歪んだ月が愛しくて1
食堂に着いて辺りを見渡すと案の定殆どの席は埋まっていた。
「やっぱりこの時間だと混んでんな」
「席空いてる?」
「腹減ったぁ〜」
3人の言葉がグサグサと胸に突き刺さる。
「どうしたのリカ?何か元気ないね?」
「いや、俺が寝坊したからこんなことに…」
「気にすんな」
「そうそう、未空もよく遅刻するしな」
「誰だってそう言う時はあるよ!」
「「お前が言うな」」
聖学に入学して数週間が経過し、3人のコントも今ではすっかり見慣れた光景となった。
相変わらず仲良いな…。
そんなことを考えていると不意に頭の上に重みを感じた。
顔を上げた先にいたのはこの中で一番背の高い頼稀が俺を見下ろしていた。
「……何?」
手が重い。
「……変な顔」
「は?」
え、喧嘩売ってんの?
この状況で?
「それ」
「それ?」
それってどれだ?
主語がねぇと会話成立しねぇんだよボケ。
「いや、その方がお前らしいぞ」
「……ごめん、意味分かんない」
「バカか?」
「バカ!?」
聞き捨てならない。
「つまり、気にすんなってこと」
すると希が俺の肩に腕を回して距離を詰めて来た。
「立夏は一々気にし過ぎなんだよ。

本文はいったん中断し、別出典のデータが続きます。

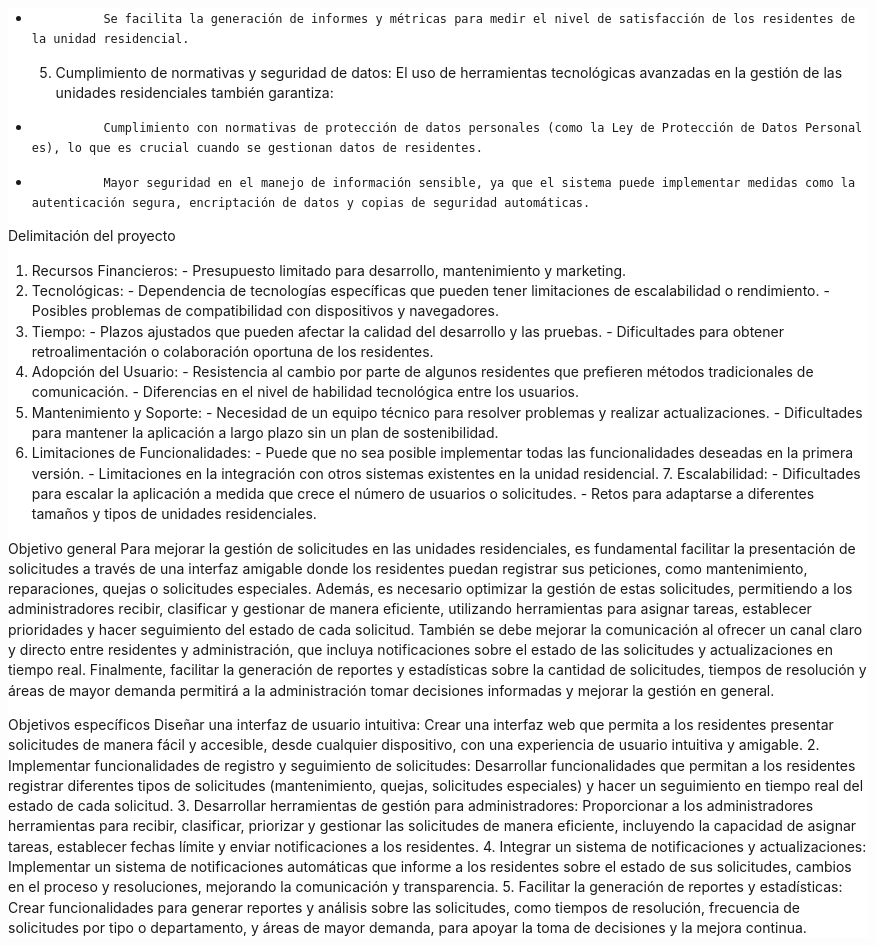 -               Se facilita la generación de informes y métricas para medir el nivel de satisfacción de los residentes de la unidad residencial.
 	5. Cumplimiento de normativas y seguridad de datos: El uso de herramientas tecnológicas avanzadas en la gestión de las unidades residenciales también garantiza:
 -               Cumplimiento con normativas de protección de datos personales (como la Ley de Protección de Datos Personales), lo que es crucial cuando se gestionan datos de residentes.
-               Mayor seguridad en el manejo de información sensible, ya que el sistema puede implementar medidas como la autenticación segura, encriptación de datos y copias de seguridad automáticas.
Delimitación del proyecto
1. Recursos Financieros:
        - Presupuesto limitado para desarrollo, mantenimiento y marketing.
2. Tecnológicas:
        - Dependencia de tecnologías específicas que pueden tener limitaciones de escalabilidad o rendimiento.
                    - Posibles problemas de compatibilidad con dispositivos y navegadores.
3. Tiempo: 
        - Plazos ajustados que pueden afectar la calidad del desarrollo y las pruebas.
       - Dificultades para obtener retroalimentación o colaboración oportuna de los residentes.
4. Adopción del Usuario:
 	       - Resistencia al cambio por parte de algunos residentes que prefieren métodos tradicionales de comunicación.
   	        - Diferencias en el nivel de habilidad tecnológica entre los usuarios.
5. Mantenimiento y Soporte:
 	        - Necesidad de un equipo técnico para resolver problemas y realizar actualizaciones.
                    - Dificultades para mantener la aplicación a largo plazo sin un plan de sostenibilidad.
6. Limitaciones de Funcionalidades:
                   - Puede que no sea posible implementar todas las funcionalidades deseadas en la primera versión.
       - Limitaciones en la integración con otros sistemas existentes en la unidad residencial.
           7. Escalabilidad:
       - Dificultades para escalar la aplicación a medida que crece el número de usuarios o solicitudes.
       - Retos para adaptarse a diferentes tamaños y tipos de unidades residenciales.

Objetivo general
Para mejorar la gestión de solicitudes en las unidades residenciales, es fundamental facilitar la presentación de solicitudes a través de una interfaz amigable donde los residentes puedan registrar sus peticiones, como mantenimiento, reparaciones, quejas o solicitudes especiales. Además, es necesario optimizar la gestión de estas solicitudes, permitiendo a los administradores recibir, clasificar y gestionar de manera eficiente, utilizando herramientas para asignar tareas, establecer prioridades y hacer seguimiento del estado de cada solicitud. También se debe mejorar la comunicación al ofrecer un canal claro y directo entre residentes y administración, que incluya notificaciones sobre el estado de las solicitudes y actualizaciones en tiempo real. Finalmente, facilitar la generación de reportes y estadísticas sobre la cantidad de solicitudes, tiempos de resolución y áreas de mayor demanda permitirá a la administración tomar decisiones informadas y mejorar la gestión en general.

Objetivos específicos
Diseñar una interfaz de usuario intuitiva: Crear una interfaz web que permita a los residentes presentar solicitudes de manera fácil y accesible, desde cualquier dispositivo, con una experiencia de usuario intuitiva y amigable.
2.     	Implementar funcionalidades de registro y seguimiento de solicitudes: Desarrollar funcionalidades que permitan a los residentes registrar diferentes tipos de solicitudes (mantenimiento, quejas, solicitudes especiales) y hacer un seguimiento en tiempo real del estado de cada solicitud.
3.     	Desarrollar herramientas de gestión para administradores: Proporcionar a los administradores herramientas para recibir, clasificar, priorizar y gestionar las solicitudes de manera eficiente, incluyendo la capacidad de asignar tareas, establecer fechas límite y enviar notificaciones a los residentes.
4.     	Integrar un sistema de notificaciones y actualizaciones: Implementar un sistema de notificaciones automáticas que informe a los residentes sobre el estado de sus solicitudes, cambios en el proceso y resoluciones, mejorando la comunicación y transparencia.
5.     	Facilitar la generación de reportes y estadísticas: Crear funcionalidades para generar reportes y análisis sobre las solicitudes, como tiempos de resolución, frecuencia de solicitudes por tipo o departamento, y áreas de mayor demanda, para apoyar la toma de decisiones y la mejora continua.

少しは未空を見習って図太くなったら?」
「そうそう俺を……って、それどう言う意味!?」
「そのまんまだろう」
「図太いのも才能だぜ」
「才能?え、俺凄いの?」
「凄い凄い、超スゲーよ(ある意味)」
「才能だな(ある意味)」
「マジか!俺ってスゲー!」
噛み合ってるようで噛み合ってない会話に耳を傾けながら3人の様子を遠巻きに眺めていた。
「……凄い、な」
未空の声はよく響く。
だからと言って女性のような甲高い声でも、特別透き通る声ってわけでもない。無駄に声がでかいだけかもしれない。
でも俺の耳には確かに届いていた。
「あ、席空いたって!早く行こうリカ!」
『シロ!』
「ほんと…」
煩くて、耳に付いて。
嫌ってくらい、その声を拾ってしまう。